On March 14, 2015, CAPAA organized a first look at new education data on AAPI students in Washington, particularly pertaining to hidden and invisible opportunity gaps facing students.  • Courtesy Photo
On March 14, 2015, CAPAA organized a first look at new education data on AAPI students in Washington, particularly pertaining to hidden and invisible opportunity gaps facing students. • Courtesy Photo

I recently gave a speech at the New Holly Gathering Hall for the Commission on Asian Pacific American Affairs. The event was a community forum regarding the hidden educational opportunity gaps with API students in Washington State. There were community members, educators, students, and policy makers in attendance.

Walking into the venue, it was quite noticeable that these were movers and shakers within the API community. I was selected to be one of the two young people to share our experiences, background, and how the educational opportunity gap has impacted our lives. No short order in itself. Not to mention, we were both allocated a four-minute time frame to reveal our relationship to such heavy topics. Upon finding out the strict time parameters and how stringent the organizers emphasized remaining on schedule, I was experiencing a slight internal skirmish. On one hand, I didn’t feel as if four minutes would do justice to explaining my life experiences and background that led me up to this point within my life’s journey. I mean who really could? On the other hand, it’s nearly impossible for me to pass up on a speaking engagement, regardless of location, event, or length of time allotted to me. It’s an urge deep in my soul to speak at any and every place I can, even if that means consolidating 28 years of my life into 240 seconds. If it’s for the people, so be it.

Crafting out the speech brought up a few personal issues that I occasionally still go toe to toe with. As most mixed or multi-racial people will tell you, throughout the course of their life, the subject of identity and being enough has visited their minds multiple times. Growing up, I felt like Filipinos were always quick to remind me that I was part white and white folks would always treat me differently because I was part Filipino. This was quite the conundrum to be placed in.

Something else that was brought up to the surface during my brain storming session was how my Filipina mother (like many Filipino parents in the United States) decided it was best to have my sister and me be completely assimilated into American culture and not really teach us about our Filipino culture. She didn’t speak to us in Tagalog. We weren’t part of the Filipino community. Outside of eating chicken adobo, sinigang, and pansit on my birthday, my concept of being Filipino was my mother’s accent. What I found when speaking to many of my Filipino American peers that have experienced a similar fate, was a disconnect with our people. The question of authenticity arises. Who is actually Filipino and who is faking the funk? Who can lay claim to being Filipino and who is just one in theory but not one in practice?

Dataset records:
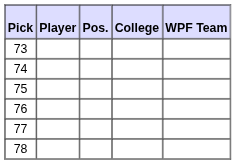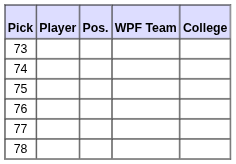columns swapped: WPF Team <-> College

...

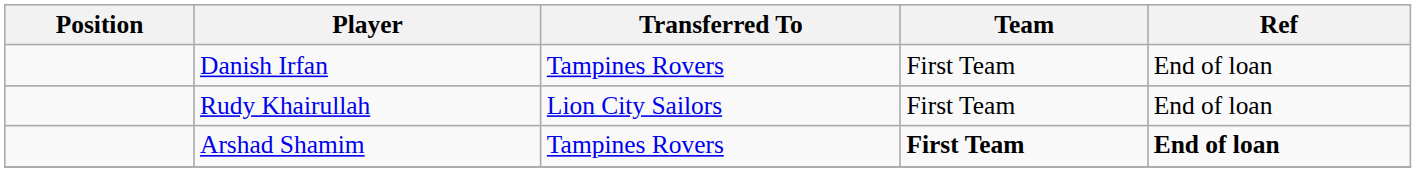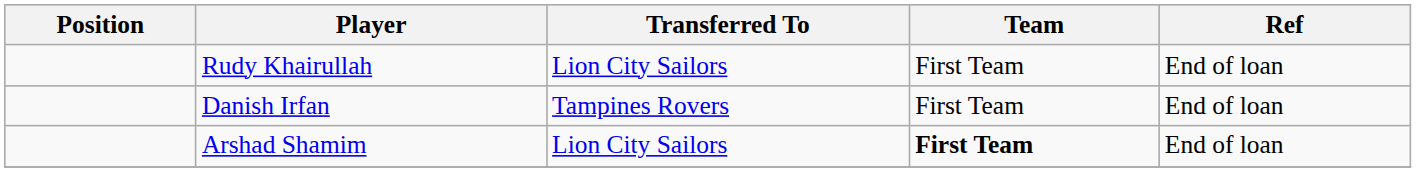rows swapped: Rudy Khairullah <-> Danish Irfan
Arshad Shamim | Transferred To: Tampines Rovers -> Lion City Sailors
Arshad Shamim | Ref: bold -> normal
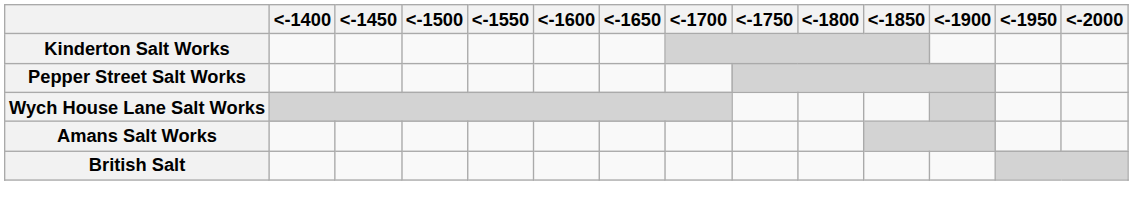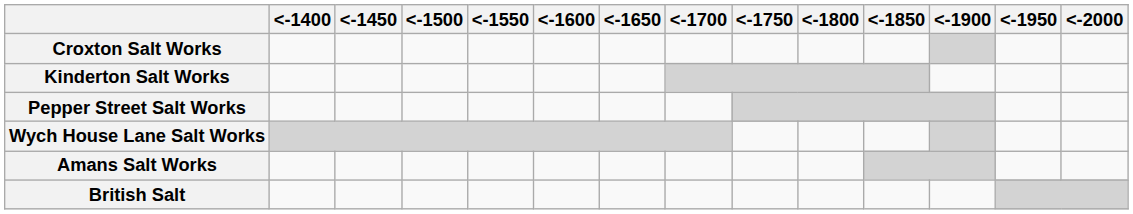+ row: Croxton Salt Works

* * *

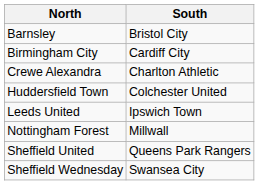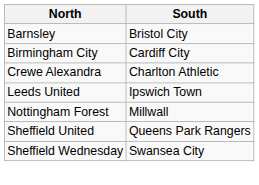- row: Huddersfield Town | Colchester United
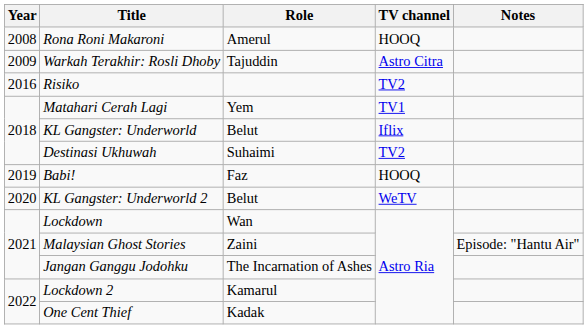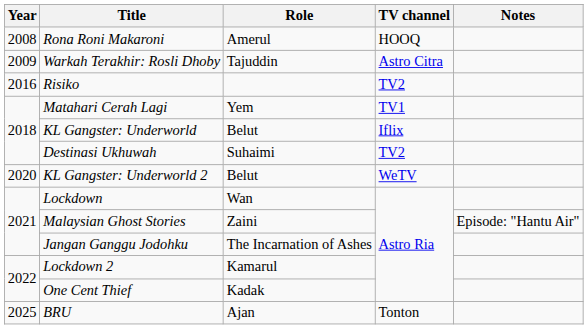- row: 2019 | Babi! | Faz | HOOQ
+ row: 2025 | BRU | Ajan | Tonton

Exercise set:
A. In the essay, why did the writer feel a slight internal skirmish after learning about the time limits for the speech?
B. Write out the essay's passage between "Crafting out the" and "be placed in.", inclusive.

Response list:
A. The writer did not think four minutes could do justice to the life experiences and background that had led to this point. But the writer also finds it nearly impossible to pass up any chance to speak and feels a deep urge to do so, even if it means condensing 28 years into 240 seconds.

B.
Crafting out the speech brought up a few personal issues that I occasionally still go toe to toe with. As most mixed or multi-racial people will tell you, throughout the course of their life, the subject of identity and being enough has visited their minds multiple times. Growing up, I felt like Filipinos were always quick to remind me that I was part white and white folks would always treat me differently because I was part Filipino. This was quite the conundrum to be placed in.